Video by Depeche Mode
- Released: 22 October 1990
- Recorded: 1989–1990
- Length: 31:56
- Labels: Mute; Sire; Reprise;
- Director: Anton Corbijn
- Producer: Richard Bell

Depeche Mode chronology
| 101 (1989) | Strange Too (1990) | Devotional (1993) |

= Strange Too =

Strange Too – Another Violation by Anton Corbijn is the third music video compilation by the English electronic music band Depeche Mode, featuring more videos directed by Anton Corbijn, released in 1990.

Professional ratings
Review scores
| Source | Rating |
| AllMusic | Star |

==Background==

The Dutch artist Anton Corbijn had been responsible of all of Depeche Mode's music videos since their 1986 video for A Question of Time. For their album Violator (1990), Corbijn shot a total of six music videos, four for the album's singles, and two additional videos for album tracks "Clean" and "Halo".

Corbijn shot all six videos in Super 8. The taller woman in the "Halo" video is a young Jenna Elfman. The drive-in featured in the introduction to the compilation is the Motor Vu drive-in, located in Erda, Utah, west of Salt Lake City, near the town of Tooele. This part of the video was shot the day after the band's concert in Salt Lake City in July 1990.

==Release==
Strange Too was released on 22 October 1990 by Mute Records in the UK on VHS tape, with catalogue number 790468.

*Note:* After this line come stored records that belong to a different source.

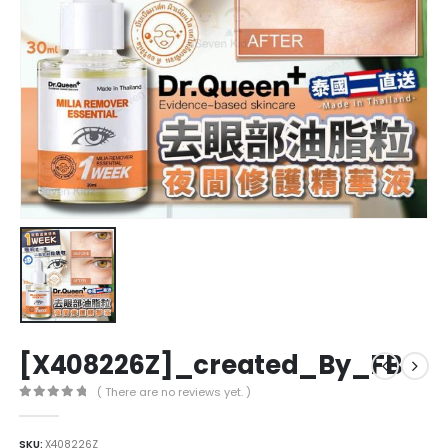
[X408226Z]_created_By_FB
( There are no reviews yet. )
0
out of 5
SKU:
X408226Z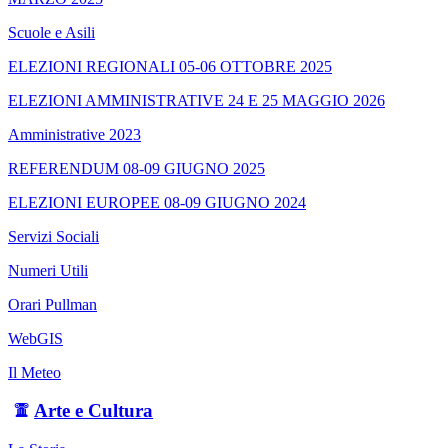
Scuole e Asili
ELEZIONI REGIONALI 05-06 OTTOBRE 2025
ELEZIONI AMMINISTRATIVE 24 E 25 MAGGIO 2026
Amministrative 2023
REFERENDUM 08-09 GIUGNO 2025
ELEZIONI EUROPEE 08-09 GIUGNO 2024
Servizi Sociali
Numeri Utili
Orari Pullman
WebGIS
Il Meteo
Arte e Cultura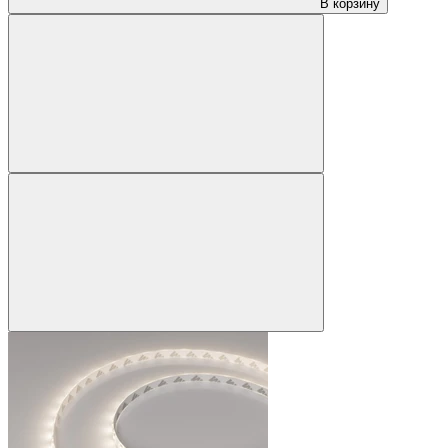
В корзину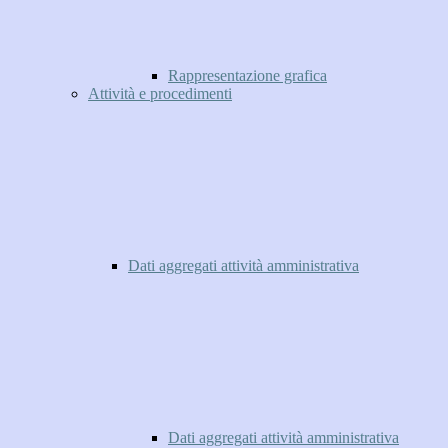
Rappresentazione grafica
Attività e procedimenti
Dati aggregati attività amministrativa
Dati aggregati attività amministrativa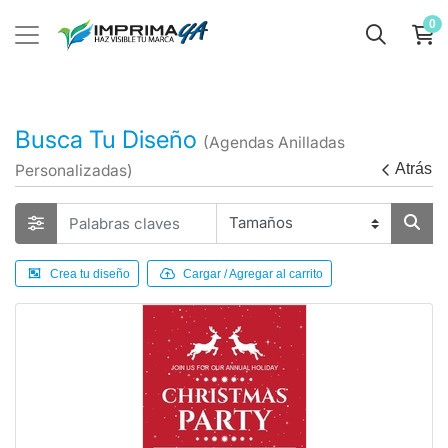
0
Busca Tu Diseño
(Agendas Anilladas
Atrás
Personalizadas)
Crea tu diseño
Cargar / Agregar al carrito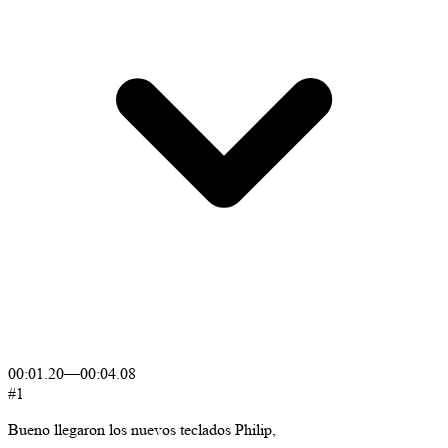
00:01.20
—
00:04.08
#1
Bueno
llegaron
los
nuevos
teclados
Philip,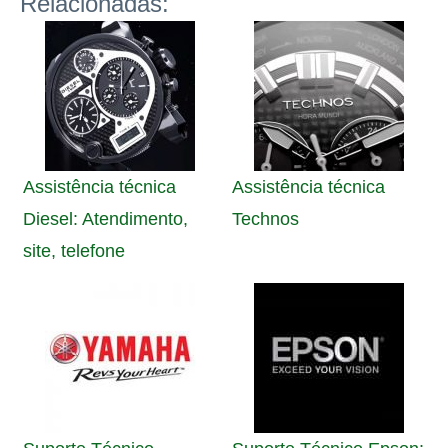
Relacionadas:
Assistência técnica
Assistência técnica
Diesel: Atendimento,
Technos
site, telefone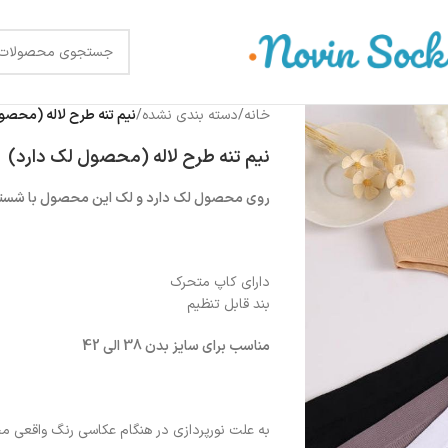
خانه
/
دسته بندی نشده
/
نیم تنه طرح لاله (محصو
نیم تنه طرح لاله (محصول لک دارد)
روی محصول لک دارد و لک این محصول با شست
دارای کاپ متحرک
بند قابل تنظیم
مناسب برای سایز بدن 38 الی 42
به علت نورپردازی در هنگام عکاسی رنگ واقعی 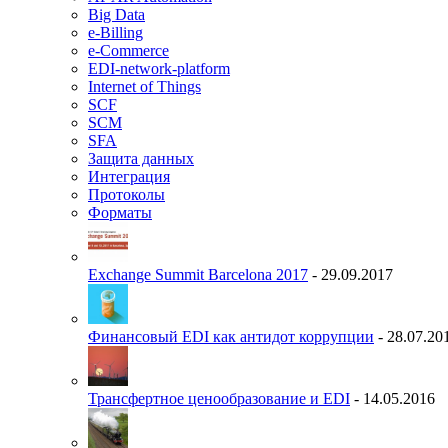
Big Data
e-Billing
e-Commerce
EDI-network-platform
Internet of Things
SCF
SCM
SFA
Защита данных
Интеграция
Протоколы
Форматы
Exchange Summit Barcelona 2017
- 29.09.2017
Финансовый EDI как антидот коррупции
- 28.07.20
Трансфертное ценообразование и EDI
- 14.05.2016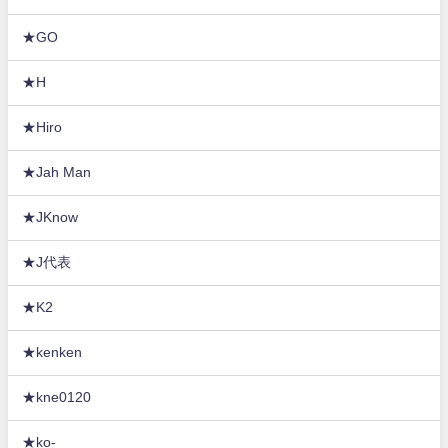
★GO
★H
★Hiro
★Jah Man
★JKnow
★J代表
★K2
★kenken
★kne0120
★ko-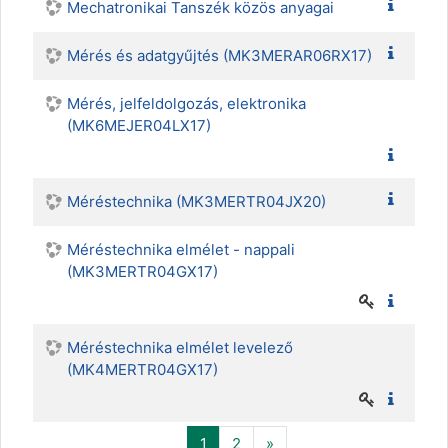
Mechatronikai Tanszék közös anyagai
Mérés és adatgyűjtés (MK3MERAR06RX17)
Mérés, jelfeldolgozás, elektronika
(MK6MEJER04LX17)
Méréstechnika (MK3MERTR04JX20)
Méréstechnika elmélet - nappali
(MK3MERTR04GX17)
Méréstechnika elmélet levelező
(MK4MERTR04GX17)
(actual)
Siguiente
1
2
»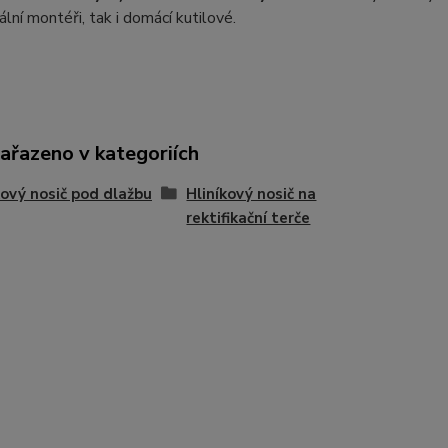
ální montéři, tak i domácí kutilové.
zařazeno v kategoriích
kový nosič pod dlažbu
Hliníkový nosič na
rektifikační terče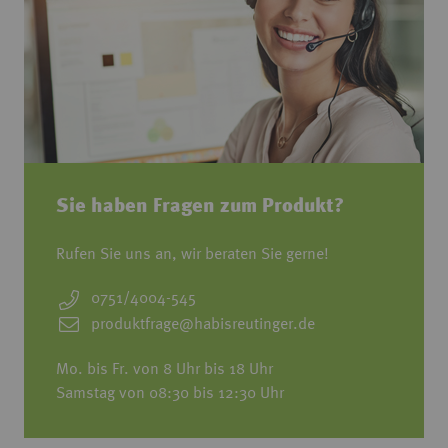
Sie haben Fragen zum Produkt?
Rufen Sie uns an, wir beraten Sie gerne!
0751/4004-545
produktfrage@habisreutinger.de
Mo. bis Fr. von 8 Uhr bis 18 Uhr
Samstag von 08:30 bis 12:30 Uhr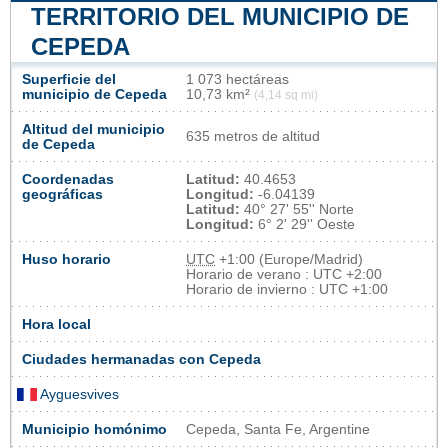
TERRITORIO DEL MUNICIPIO DE
CEPEDA
Superficie del
1 073 hectáreas
municipio de Cepeda
10,73 km²
(4,14 sq mi)
Altitud del municipio
635 metros de altitud
de Cepeda
Coordenadas
Latitud:
40.4653
geográficas
Longitud:
-6.04139
Latitud:
40° 27' 55'' Norte
Longitud:
6° 2' 29'' Oeste
Huso horario
UTC
+1:00 (Europe/Madrid)
Horario de verano : UTC +2:00
Horario de invierno : UTC +1:00
Hora local
Ciudades hermanadas con Cepeda
Ayguesvives
Municipio homónimo
Cepeda, Santa Fe, Argentine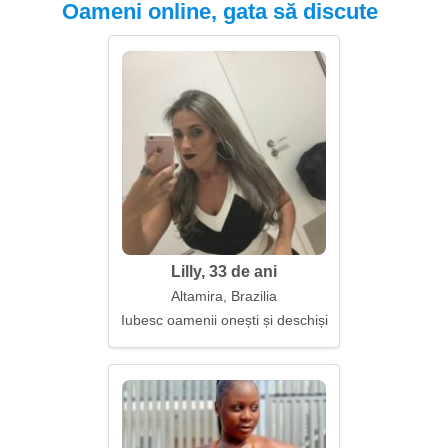
Oameni online, gata să discute
Lilly, 33 de ani
Altamira, Brazilia
Iubesc oamenii onești și deschiși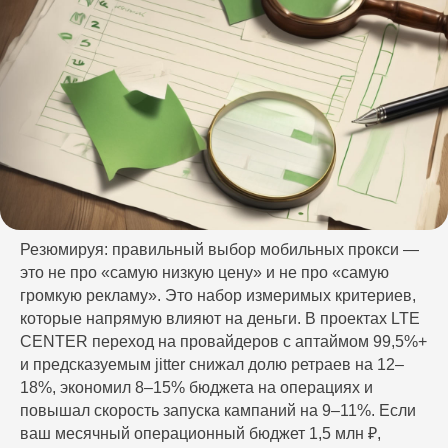
Резюмируя: правильный выбор мобильных прокси —
это не про «самую низкую цену» и не про «самую
громкую рекламу». Это набор измеримых критериев,
которые напрямую влияют на деньги. В проектах LTE
CENTER переход на провайдеров с аптаймом 99,5%+
и предсказуемым jitter снижал долю ретраев на 12–
18%, экономил 8–15% бюджета на операциях и
повышал скорость запуска кампаний на 9–11%. Если
ваш месячный операционный бюджет 1,5 млн ₽,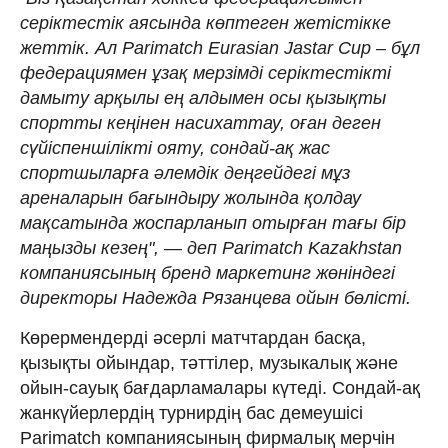
серіктестік аясында көптеген жетістікке
жеттік. Ал Parimatch Eurasian Jastar Cup – бұл
федерациямен ұзақ мерзімді серіктестікті
дамыту арқылы ең алдымен осы қызықты
спортты кеңінен насихаттау, оған деген
сүйіспеншілікті ояту, сондай-ақ жас
спортшыларға әлемдік деңгейдегі мұз
ареналарын бағындыру жолында қолдау
мақсатында жоспарланып отырған тағы бір
маңызды кезең", — деп Parimatch Kazakhstan
компаниясының бренд маркетинг жөніндегі
директоры Надежда Рязанцева ойын бөлісті.
Көрермендерді әсерлі матчтардан басқа,
қызықты ойындар, тәттілер, музыкалық және
ойын-сауық бағдарламалары күтеді. Сондай-ақ
жанкүйерлердің турнирдің бас демеушісі
Parimatch компаниясының фирмалық мерчін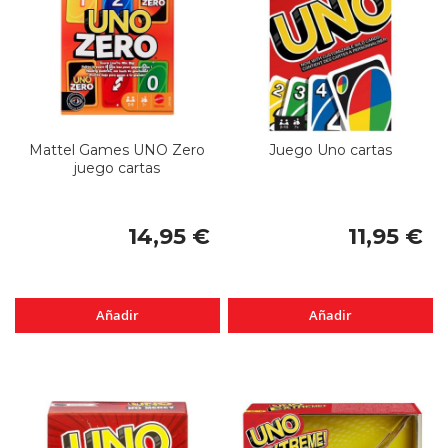
Mattel Games UNO Zero
Juego Uno cartas
juego cartas
14,95 €
11,95 €
Añadir
Añadir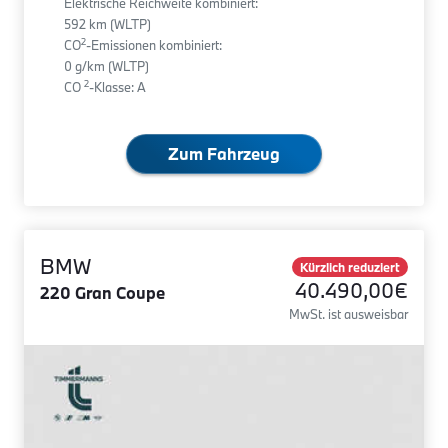
Elektrische Reichweite kombiniert:
592 km (WLTP)
2
CO
-Emissionen kombiniert:
0 g/km (WLTP)
2
CO
-Klasse: A
Zum Fahrzeug
BMW
Kürzlich reduziert
40.490,00€
220 Gran Coupe
MwSt. ist ausweisbar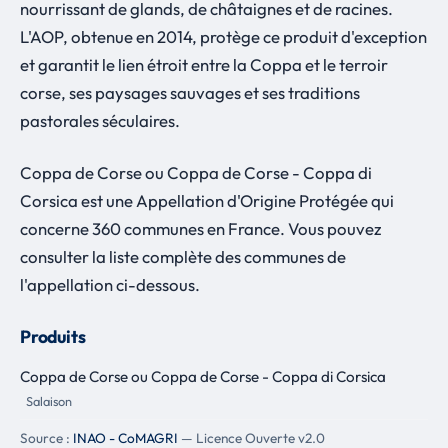
nourrissant de glands, de châtaignes et de racines.
L'AOP, obtenue en 2014, protège ce produit d'exception
et garantit le lien étroit entre la Coppa et le terroir
corse, ses paysages sauvages et ses traditions
pastorales séculaires.
Coppa de Corse ou Coppa de Corse - Coppa di
Corsica est une Appellation d'Origine Protégée qui
concerne 360 communes en France. Vous pouvez
consulter la liste complète des communes de
l'appellation ci-dessous.
Produits
Coppa de Corse ou Coppa de Corse - Coppa di Corsica
Salaison
Source :
INAO - CoMAGRI
— Licence Ouverte v2.0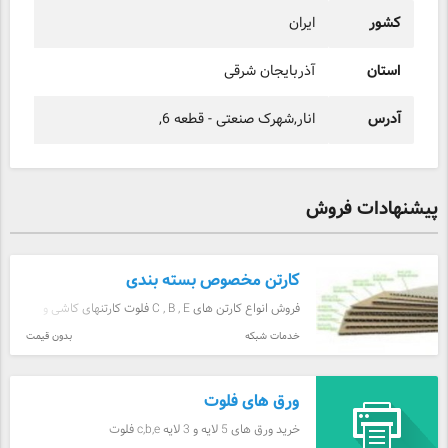
کشور
ایران
استان
آذربایجان شرقی
آدرس
انار,شهرک صنعتی - قطعه 6,
پیشنهادات فروش
کارتن مخصوص بسته بندی
فروش انواع کارتن های C , B , E فلوت کارتنهای کاشی و
سرامیک با چاپ 2 رنگ
خدمات شبکه
بدون قیمت
ورق های فلوت
خرید ورق های 5 لایه و 3 لایه c,b,e فلوت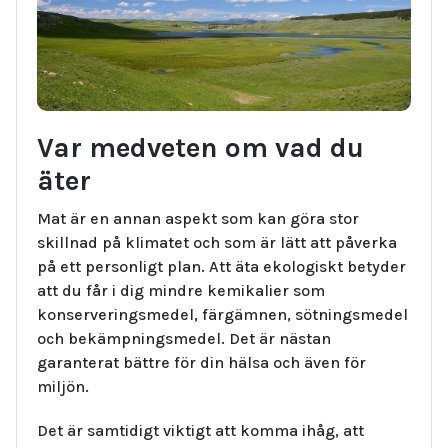
Var medveten om vad du
äter
Mat är en annan aspekt som kan göra stor
skillnad på klimatet och som är lätt att påverka
på ett personligt plan. Att äta ekologiskt betyder
att du får i dig mindre kemikalier som
konserveringsmedel, färgämnen, sötningsmedel
och bekämpningsmedel. Det är nästan
garanterat bättre för din hälsa och även för
miljön.
Det är samtidigt viktigt att komma ihåg, att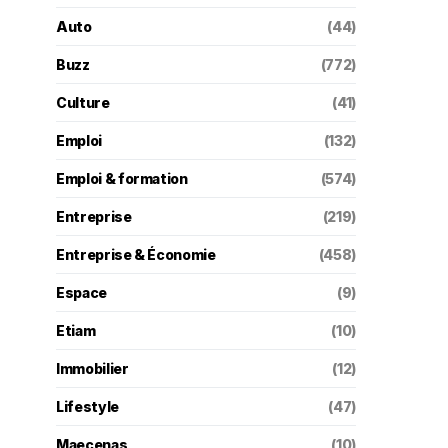
Auto
(44)
Buzz
(772)
Culture
(41)
Emploi
(132)
Emploi & formation
(574)
Entreprise
(219)
Entreprise & Économie
(458)
Espace
(9)
Etiam
(10)
Immobilier
(12)
Lifestyle
(47)
Maecenas
(10)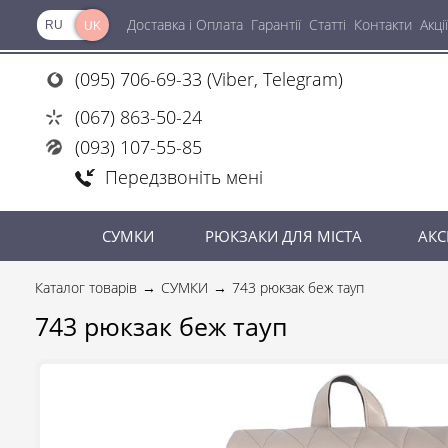
Доставка і Оплата
Гарантії
Статті
Контакти
Акції
RU
UK
(095) 706-69-33 (Viber, Telegram)
(067) 863-50-24
(093) 107-55-85
Передзвоніть мені
СУМКИ
РЮКЗАКИ ДЛЯ МІСТА
АКС
Каталог товарів
СУМКИ
743 рюкзак беж тауп
743 рюкзак беж тауп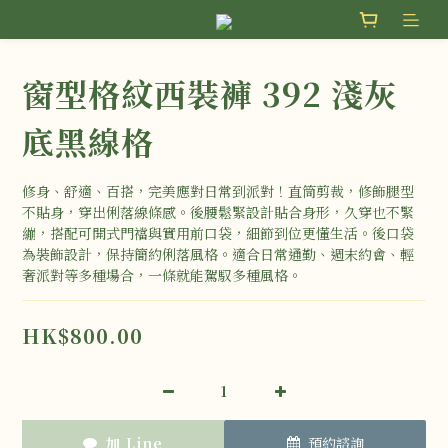
窗型格紋西裝褲 392 淺灰
底黑線格
修身、舒適、百搭，完美應對日常到派對！直筒剪裁，修飾腿型
不貼身，穿出俐落線條感。後腰鬆緊設計貼合身形，久穿也不緊
繃，搭配可開式門襠與實用前口袋，細節到位更懂生活。後口袋
為裝飾設計，保持簡約俐落風格。適合日常通勤、週末約會、輕
奢派對等多種場合，一條就能駕馭多種風格。
HK$800.00
加 Line
預約諮詢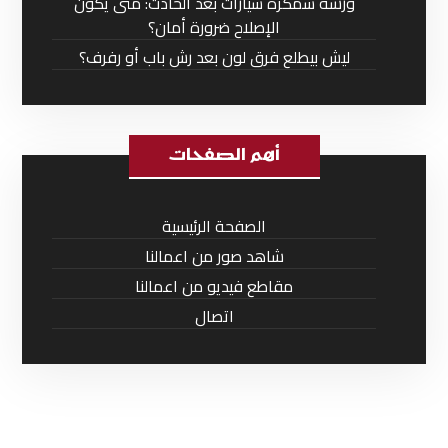
ورشة سمكرة سيارات بعد الحادث: متى يكون
الإصلاح ضرورة أمان؟
ليش بيطلع فرق لون بعد رش باب أو رفرف؟
أهم الصفحات
الصفحة الرئيسية
شاهد صور من اعمالنا
مقاطع فيديو من اعمالنا
اتصال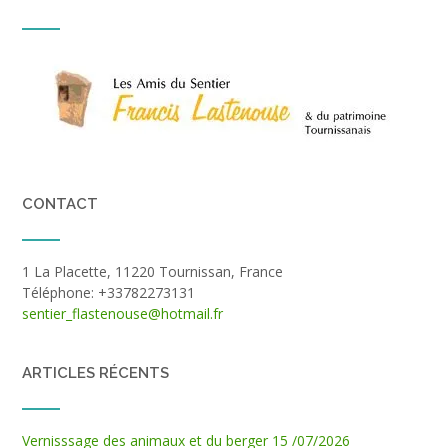
CONTACT
1 La Placette, 11220 Tournissan, France
Téléphone: +33782273131
sentier_flastenouse@hotmail.fr
ARTICLES RÉCENTS
Vernisssage des animaux et du berger 15 /07/2026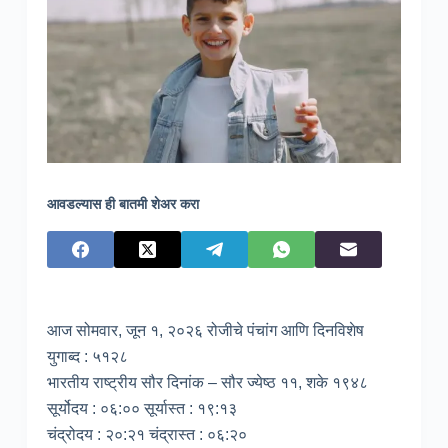
आवडल्यास ही बातमी शेअर करा
आज सोमवार, जून १, २०२६ रोजीचे पंचांग आणि दिनविशेष
युगाब्द : ५१२८
भारतीय राष्ट्रीय सौर दिनांक – सौर ज्येष्ठ ११, शके १९४८
सूर्योदय : ०६:०० सूर्यास्त : १९:१३
चंद्रोदय : २०:२१ चंद्रास्त : ०६:२०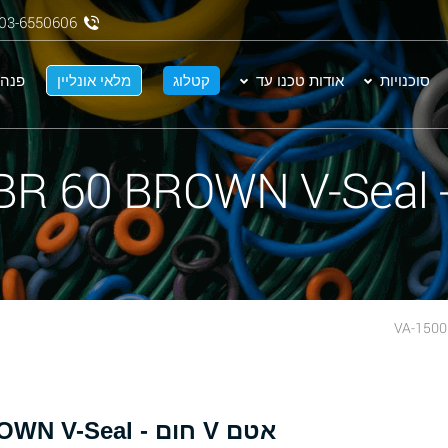
03-6550606
סוכנויות
אודות טכנו עד
קטלוג
מלאי אונליין
פנה 
אטם V חום - VA-1500 NBR 60 BROWN V-Seal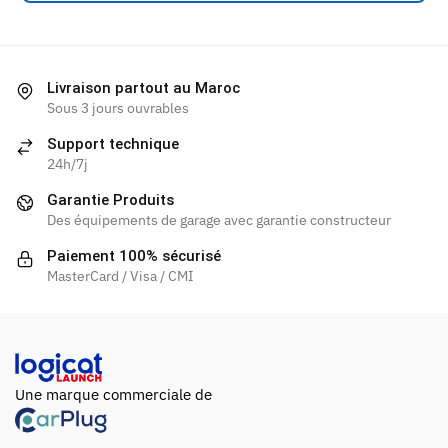
Livraison partout au Maroc
Sous 3 jours ouvrables
Support technique
24h/7j
Garantie Produits
Des équipements de garage avec garantie constructeur
Paiement 100% sécurisé
MasterCard / Visa / CMI
Une marque commerciale de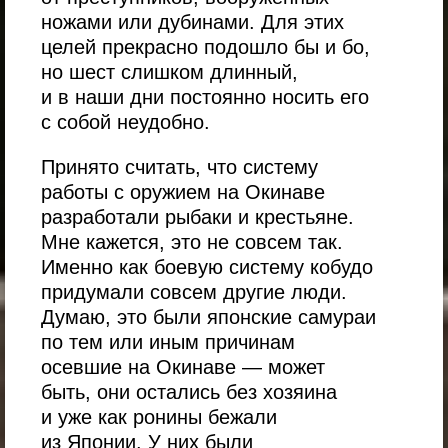
ножами или дубинами. Для этих
целей прекрасно подошло бы и бо,
но шест слишком длинный,
и в наши дни постоянно носить его
с собой неудобно.
Принято считать, что систему
работы с оружием на Окинаве
разработали рыбаки и крестьяне.
Мне кажется, это не совсем так.
Именно как боевую систему кобудо
придумали совсем другие люди.
Думаю, это были японские самураи
по тем или иным причинам
осевшие на Окинаве — может
быть, они остались без хозяина
и уже как ронины бежали
из Японии. У них были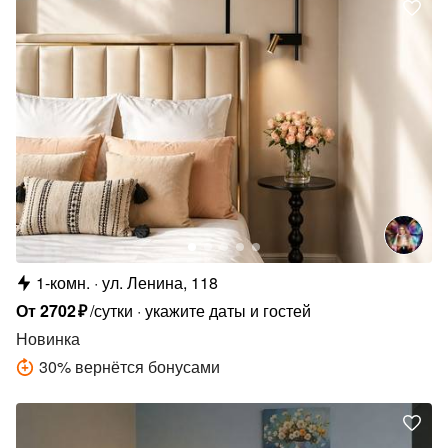
1-комн.
ул. Ленина, 118
От
2702
₽
/сутки
укажите даты и гостей
Новинка
30
%
вернётся бонусами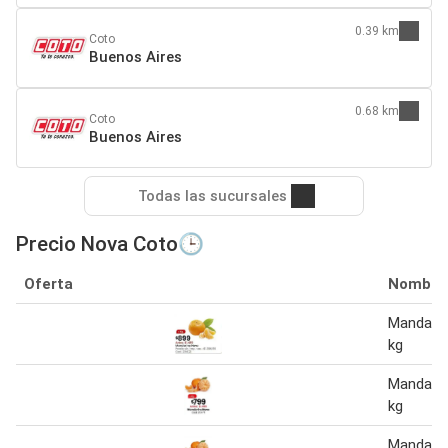
0.39 km
Coto
Buenos Aires
0.68 km
Coto
Buenos Aires
Todas las sucursales
Precio Nova Coto🕒
Oferta
Nombre
Mandarin
kg
Mandarin
kg
Mandarin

Strange Too and its predecessor, Strange, were re-released on DVD and Blu-ray on 8 December 2023.

==Track listing==
1. "Personal Jesus"
2. "Policy of Truth"
3. "Enjoy the Silence"
4. "Clean"
5. "Halo"
6. "World in My Eyes"

- All tracks are written by Martin L. Gore
- All videos are directed by Anton Corbijn

==Charts==

Chart performance for Strange Too
| Chart (1990–1991) | Peak position |
|---|---|
| Canada Long Form Music Videos (RPM) | 4 |
| UK Music Video Chart | 12 |

==Certifications and sales==

Certifications and sales for Strange Too
| Region | Certification | Certified units/sales |
| United States (RIAA) | Platinum | 100,000^{^} |
^{^} Shipments figures based on certification alone.